Segunda. o STF também demonstrou pouco se lixar para o fato de as regras penais estarem sendo banalizadas por ele. Não está nem aí se as regras penais tornar-se-ão socialmente ineficazes ou cairão em descrédito coletivo. Incrivelmente, o Supremo faz-se de cego e ignora estar transformando, com suas decisões socialmente estapafúrdias e juridicamente débeis, a vontade do Congresso Nacional – titular da competência penal e processual penal (CF,22,I) – em um nada.
Na prática, a “deferência” da Corte ao Executivo ou Legislativo dependerá da afinidade que estes Poderes tenham com o grau de tolerância ao ilícito adotado pelo STF e imposto goela abaixo da sociedade pela maioria dos “notáveis”. Quanto maior o paternalismo para com a bandidagem ou a vitimização dos “coitadinhos” demonstrados nas medidas do Executivo e do Legislativo, mais o STF respeitará as decisões políticas tomadas no âmbito das competências constitucionais daqueles Poderes.
Foi o caso do decreto temeriano convalidado: se o marginal foi condenado a 4 ou 30 anos; se o foi por furto simples ou por organização criminosa, corrupção, peculato ou lavagem de dinheiro; se cometeu o crime por fraqueza moral incentivada pelas tentações materialistas mundanas, ou por ser sociopata ou psicopata, tanto faz: bastará já ter cumprido 1/5 da pena para receber a graça presidencial, supremamente aplaudida.
Também foi o caso da invalidação de parte da lei de crimes hediondos, em que proibia a progressão de regime de pena para estupradores, homicidas qualificados, latrocidas, dentre outros “meninos” ou “vítimas da sociedade“, segundo a novilingua orwelliana usada pela grande imprensa para se referir a toda espécie de delinquente.

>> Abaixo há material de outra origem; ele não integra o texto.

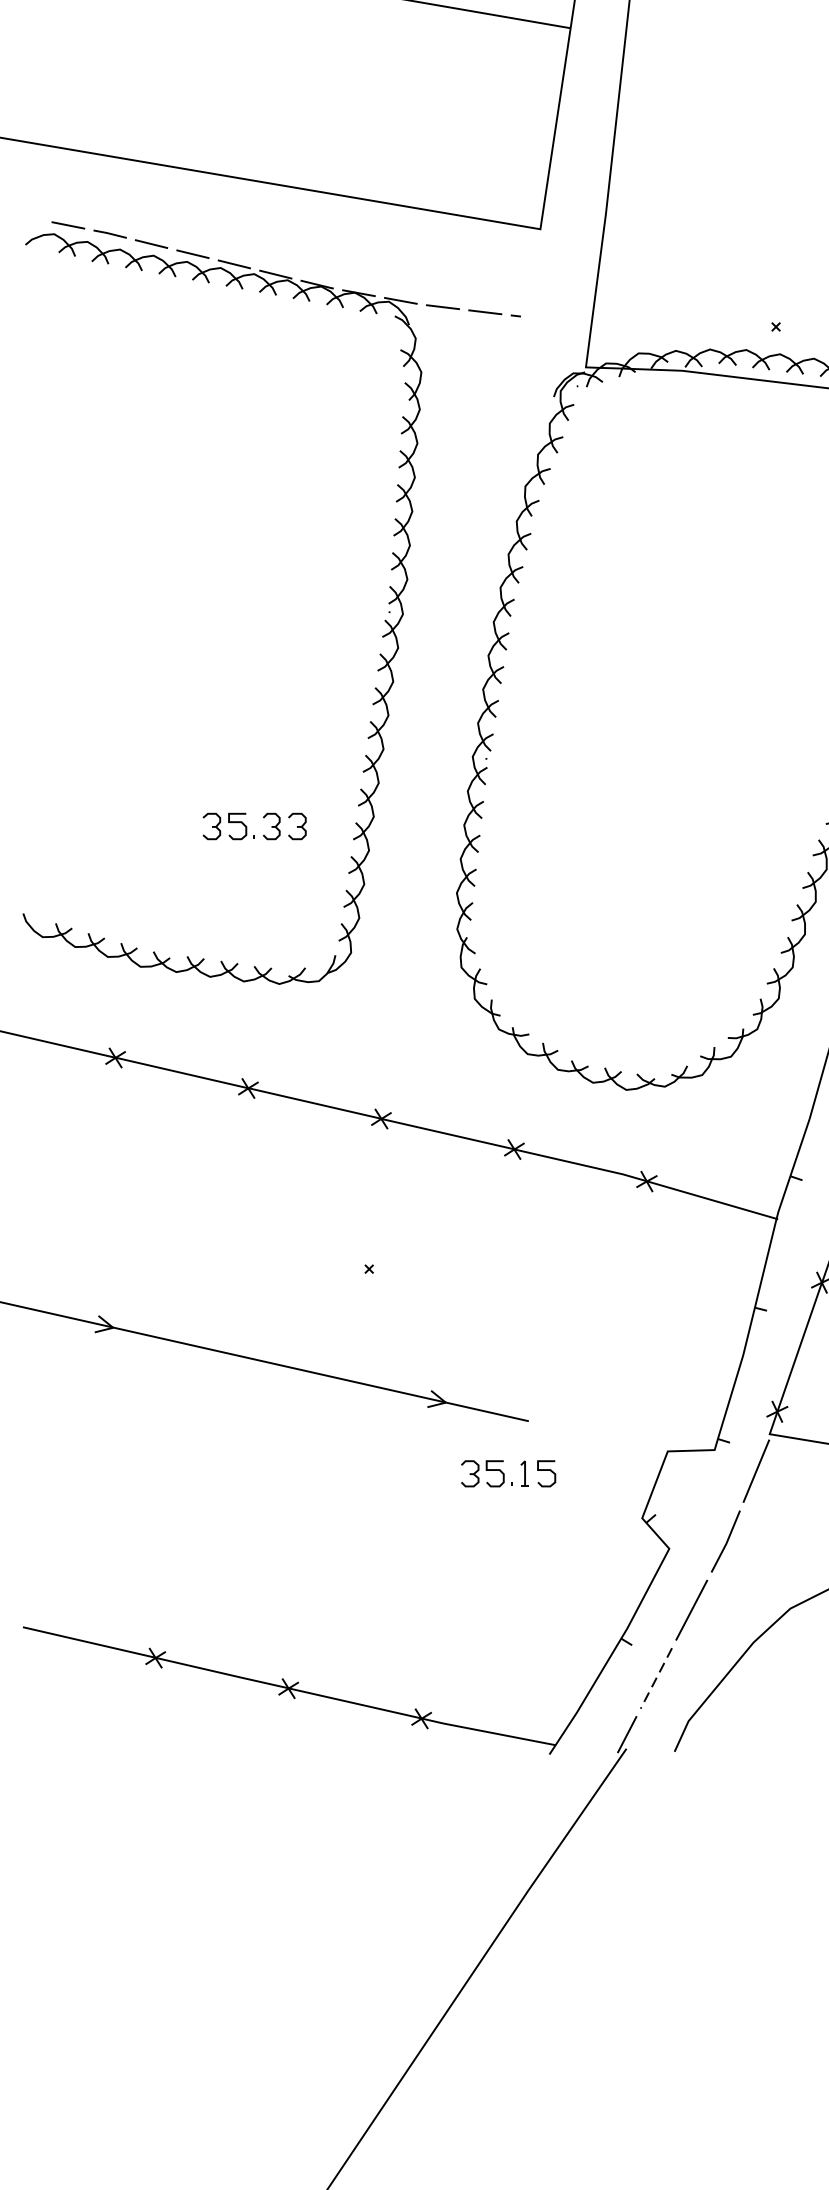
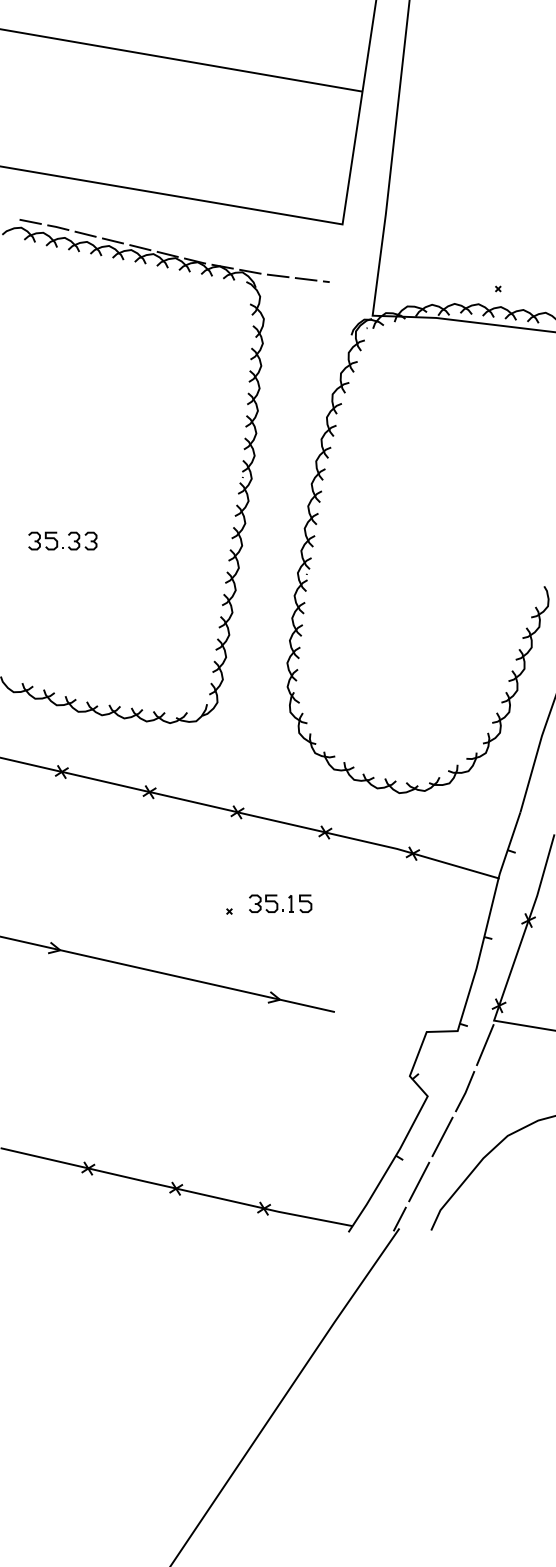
part: (254, 825) -> (62, 540), moved
part: (508, 1473) -> (280, 903), moved
line: (656, 1679) -> (419, 1182), dashed -> solid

O fato é: se o decreto reduz a exigência de um cumprimento mínimo de pena ao ponto de gerar indignação popular, é porque ele indiretamente retira a eficácia da decisão penal condenatória, fomentando ainda mais as sensações de injustiça e impunidade no íntimo de cada cidadão de bem. O processo penal e o juiz criminal perdem relevância; a tutela judicial é supremamente minada. O tipo penal transforma-se numa letra morta, não inibindo a conduta criminosa; é regra “para inglês ver”. Praticamente, é como se o crime previsto na lei penal tivesse sido revogado pelo decreto generoso do Presidente da ocasião.
Sugestão: passar na farmácia mais próxima de sua casa, leitor, leitora, e comprar Dramin (para enjoo) e Rivotril (para contenção da ira e amansar o Ego). Contudo, se você de fato crê em Deus ou na perfeição do Cosmo, trago-lhe um alento metafísico: confiemos na Lei Universal da Impermanência, porque nenhum caos perdura eternamente. O desastre jurídico, político e social que vivenciamos no Brasil, e que se presta para a purificação da Alma e evolução do Espírito, está com os dias contados. É minha certeza. Aguardemos os acontecimentos, fazendo cada um de nós as ações que nos cabem, para termos, n’algum dia, uma nação que nos orgulhe.